As Treasury Secretary, Jacob focused on the expansion of opportunities for U.S. firms, working to pass the neglected North American Free Trade Agreement despite an uninformed and limited opposition. His tenure also saw the negotiation of the more agreeable U.S. - European Uniton Free Trade Agreement and the implementation of programs designed to expand access to the internet and telecommunications systems in underserved areas and the roll-out of President Houston's National Export Initiative, complete with a fully-funded export promotion program to provide new export options for U.S. firms of all shapes and sizes. Black Deer is also proud of his work on the first national budget of the Houston Administration, where the deficit was cut by nearly 25% without an increase in taxes- and without the need for continuing resolutions. Jacob also oversaw the implementation of his own farm insurance legislation.

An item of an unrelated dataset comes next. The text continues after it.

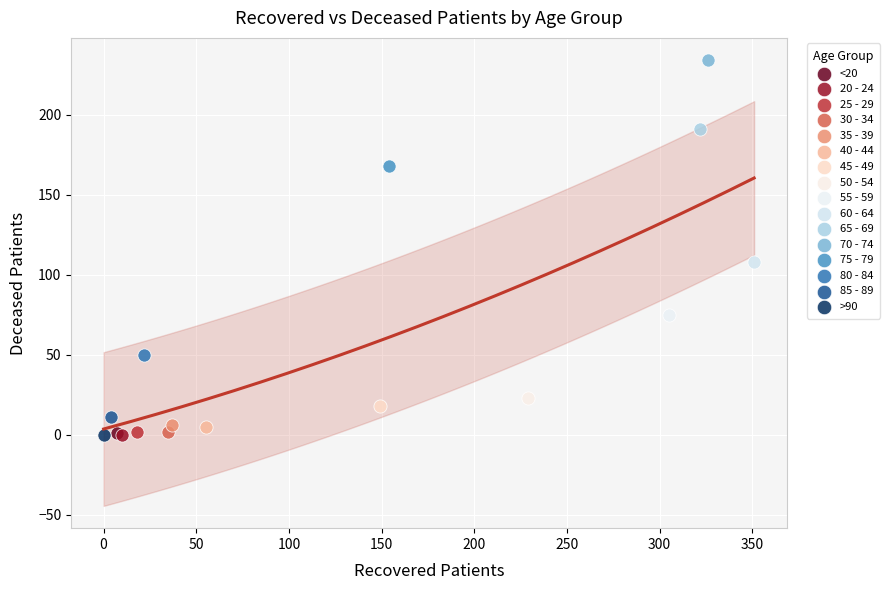

What are all the series names shown in the legend?

<20, 20 - 24, 25 - 29, 30 - 34, 35 - 39, 40 - 44, 45 - 49, 50 - 54, 55 - 59, 60 - 64, 65 - 69, 70 - 74, 75 - 79, 80 - 84, 85 - 89, >90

Jacob served as Secretary of the Treasury until the end of President Houston's second term in 2004, whereupon he returned home to Eagle Butte and worked with tribal leadership, although he never ruled out a return to politics, either to the Senate as apportionment changes led to a new shape and new demographics of his home region or some other elected office. He has also encouraged his son Aiden, now 25, to consider a life of politics of his own as former-Secretary Black Deer looks back on his political years as "the best of his life" where he could do the most for his tribal brethren and the people of the United States.
In 2007, Jacob, working with his former alma mater in Vermillion, South Dakota (even though it is 350 miles away from his home in Eagle Butte) established the Black Deer Institute for Applied Economics focusing on increasing opportunities for students at the University of South Dakota to study public policy with an economics perspective (including development, domestic policy making, and international trade policy), where he continues to offer guest lectures, work with the development of the program, offers special events in both South Dakota and Washington (when he's visiting his son), and contributes to major media outlets.